Aon infotech

Posted on Jun 16

Building a Text-to-Image Pipeline with Next.js — Architecture Decisions

#nextjs

When I built the backend for free AI image generator no credit card, the core challenge was connecting a Next.js frontend to a GPU inference endpoint efficiently. Here's the architecture thinking — not the specific implementation, but the decisions that shaped it.

The Core Architecture Problem

Text-to-image generation has an unusual request profile:

Each request is computationally expensive (GPU inference)
Requests are unpredictable — traffic spikes randomly
Each generation takes 5-20 seconds
Users expect real-time feedback during the wait This rules out the standard REST API pattern where you send a request and wait for a response. A 15-second HTTP connection held open per user doesn't scale.

The solution: async job queue pattern.

User submits prompt → 
Job created in queue → 
Job ID returned immediately → 
Frontend polls for status → 
Result delivered when ready

The Three Architecture Options

Option A — Synchronous (Simple, Doesn't Scale)

// app/api/generate/route.js
export async function POST(request) {
  const { prompt } = await request.json();

  // BAD: holds connection open for 15+ seconds
  const image = await runInference(prompt);
  return NextResponse.json({ image });
}

Problem: HTTP connections time out. Vercel serverless functions have execution limits. One slow generation blocks the connection.

Option B — Async with Polling (What Works)

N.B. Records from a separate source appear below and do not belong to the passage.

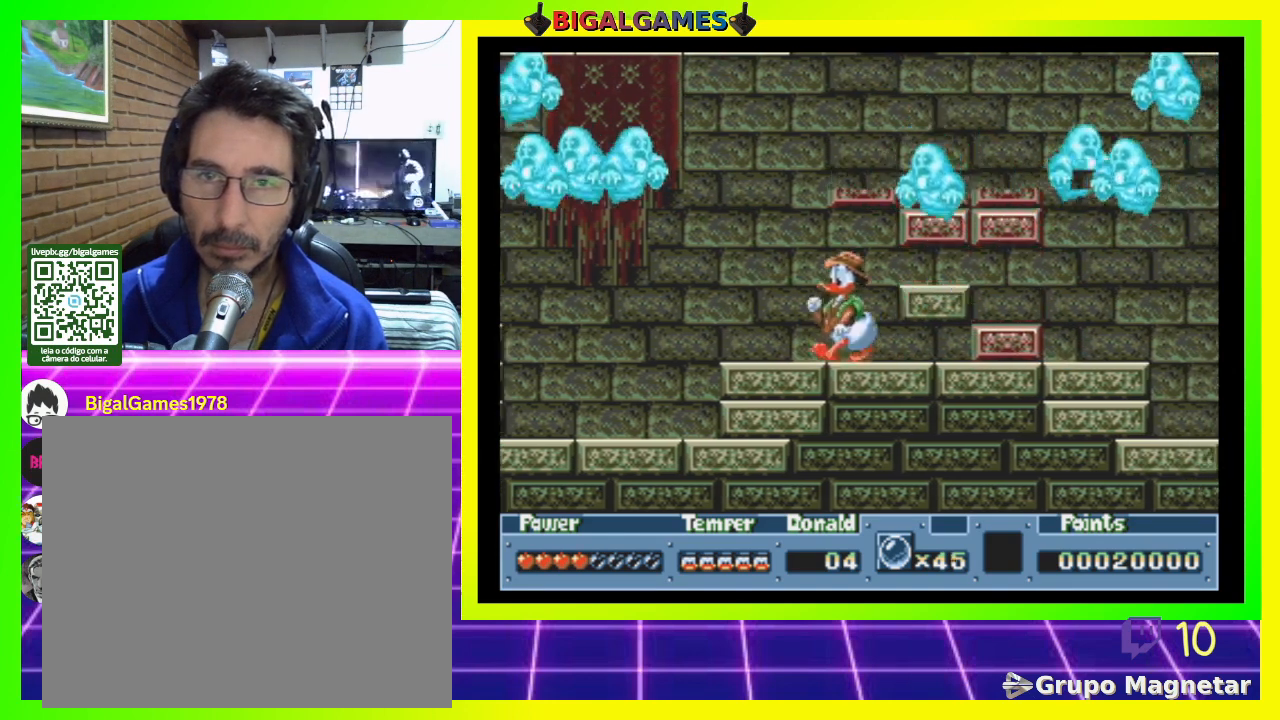
{"buttons": ["CIRCLE", "DPAD_RIGHT"], "right_stick": "center", "events": [[300, "DPAD_LEFT", "up"], [400, "DPAD_RIGHT", "down"], [467, "CIRCLE", "down"]]}
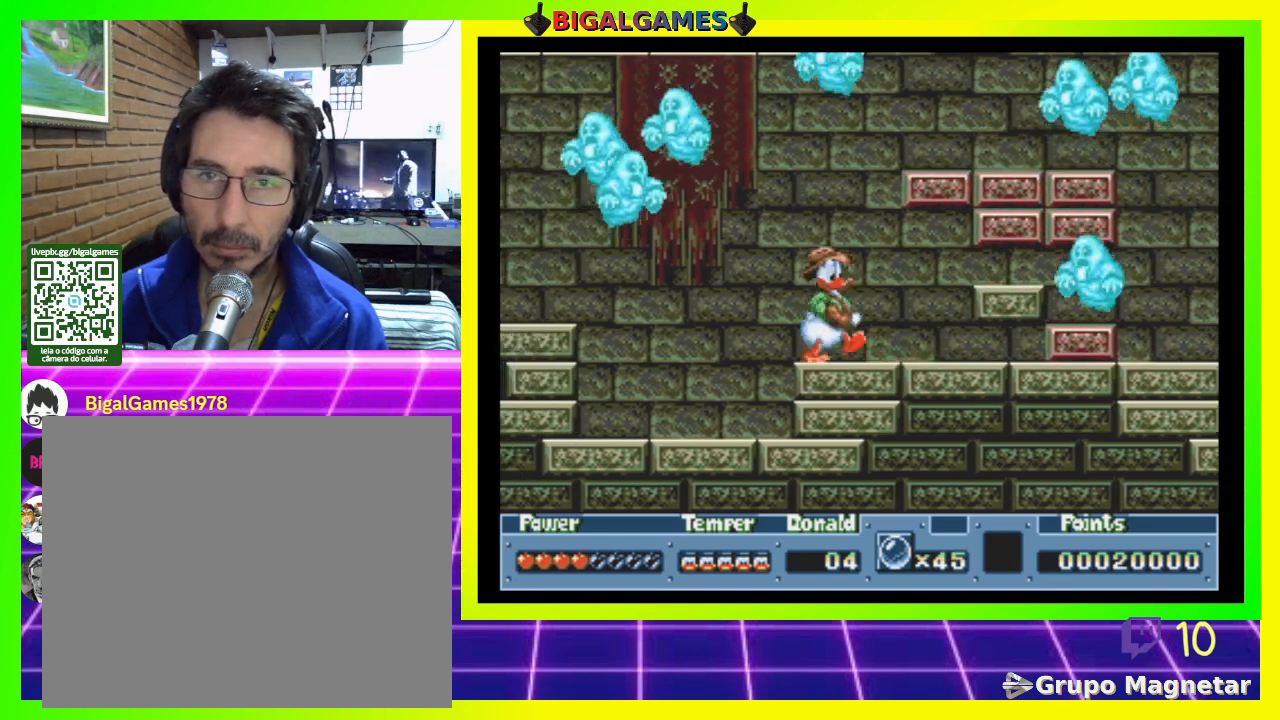
{"buttons": [], "right_stick": "center", "events": [[100, "DPAD_RIGHT", "up"], [167, "CIRCLE", "up"], [233, "CROSS", "down"], [333, "CROSS", "up"]]}
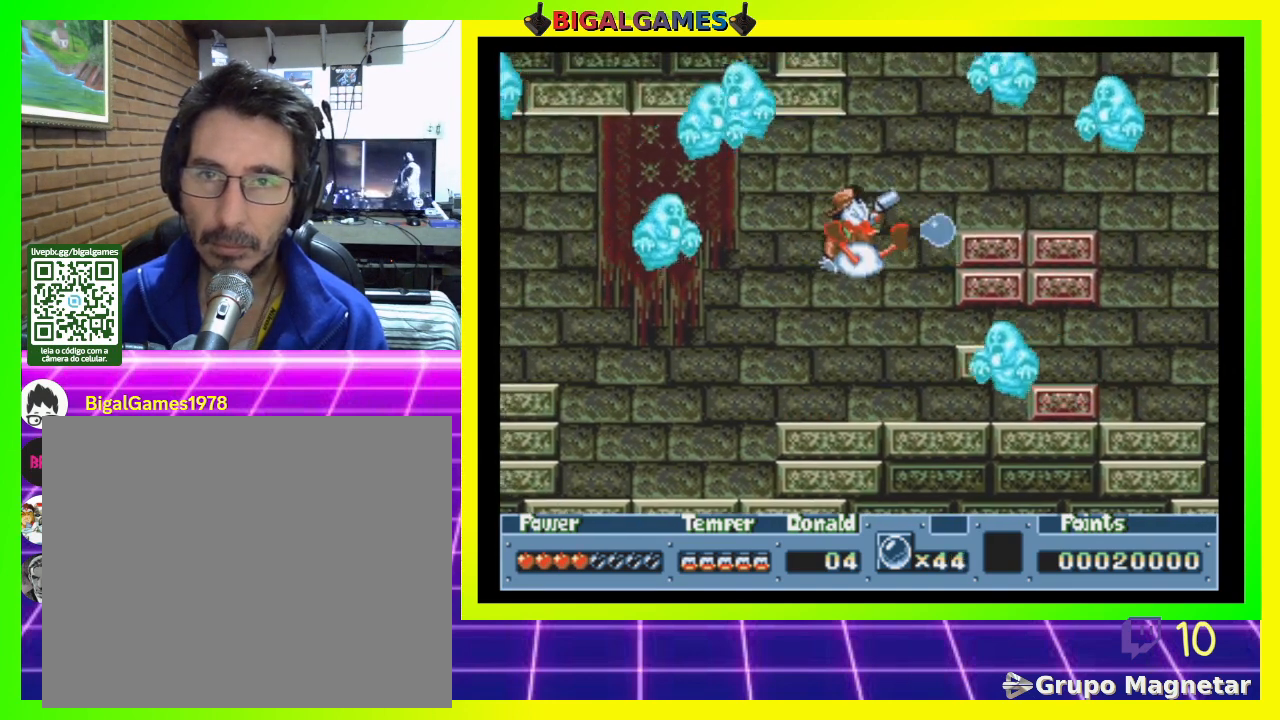
{"buttons": [], "right_stick": "center", "events": []}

// app/api/generate/route.js — Submit job
export async function POST(request) {
  const { prompt } = await request.json();

  // Submit to inference queue, get job ID immediately
  const jobId = await submitToQueue({ prompt });

  // Return immediately — don't wait for completion
  return NextResponse.json({ jobId, status: 'processing' });
}

// app/api/status/[jobId]/route.js — Check status
export async function GET(request, { params }) {
  const { jobId } = params;
  const result = await checkJobStatus(jobId);

  return NextResponse.json({
    status: result.status, // 'processing' | 'completed' | 'failed'
    image: result.image ?? null,
  });
}

Frontend polls /api/status/[jobId] every 2 seconds until complete.

Option C — WebSockets (Best UX, More Complex)

// Real-time updates via WebSocket
// Backend notifies frontend when job completes
// No polling overhead
// More infrastructure to maintain

For an early-stage product, Option B (polling) is the right tradeoff — simpler to implement and debug, good enough UX.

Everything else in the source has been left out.